Chess, in its indigenous versions, has existed for a long time in India and also finds references in the country’s epics, songs and movies. Chaturanga was played in the durbar as well as on the streetside. But formalised Western chess took time to capture imaginations in this country. As a consequence, perhaps, India’s strides in chess were more incremental than exponential. After Manuel Aaron became India’s first International Master in 1961, it took another 26 years for the emergence of the first Grand Master, Viswanathan Anand. And it was not until the stroke of the century that India had its first World Champion, Anand again. In this context of the country’s modest moves in the game, barring the conquests of five-time world champion Anand, India’s joint-gold medal with Russia in the Chess Olympiad is a landmark moment.
It was a triumph of youth. R Praggnanandhaa is only 15, but he lost just one of his six games. Divya Deshmukh is 14, but showed nerves of steel under pressure. But for an unfortunate server failure that prevented her from a win over her Russian opponent, she would have been the poster girl of India’s gold-medal-winning campaign. Nihal Sarin and R Vaishali also demonstrated poise. For once, Indian chess can boast of depth in every department. In the men’s category, there is Pentala Harikrishna and Vidit Gujrathi behind Anand, and in the women’s segment, Koneru Humpy and D Harika.
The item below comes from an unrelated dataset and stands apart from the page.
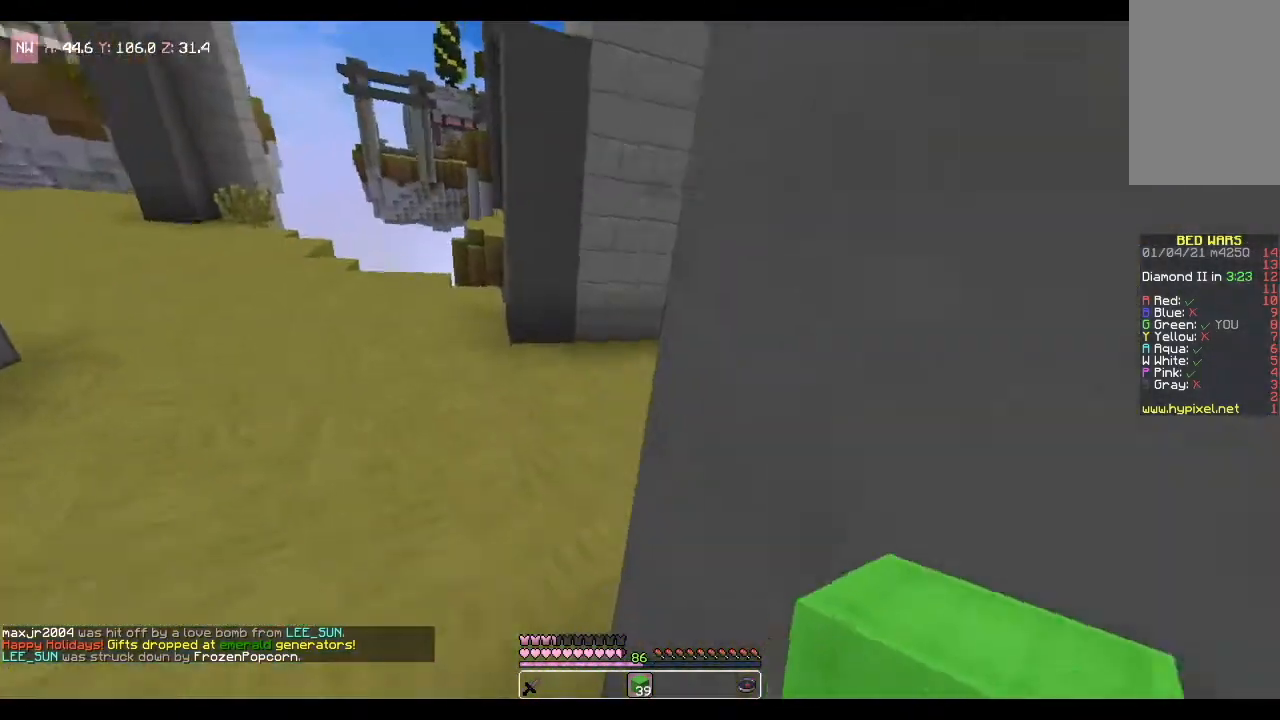
{"keys": ["space", "w"], "mouse": [], "events": [[266, "space", "down"], [333, "a", "up"]]}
Sustaining domination for a long period is difficult in any sport, but even more so in chess, as careers are longer. Moreover, as the world has witnessed a chess boom in the lockdown months, competitiveness will only increase. Tedium and fatigue could set in. This is where the seasoned campaigners and the federation could play a critical role in grooming and guiding the young players. There would not be a riper time to invest in the likes of Sarin, Deshmukh and Praggnanandhaa, or to popularise the game. Hereon, India’s progress in chess could be exponential.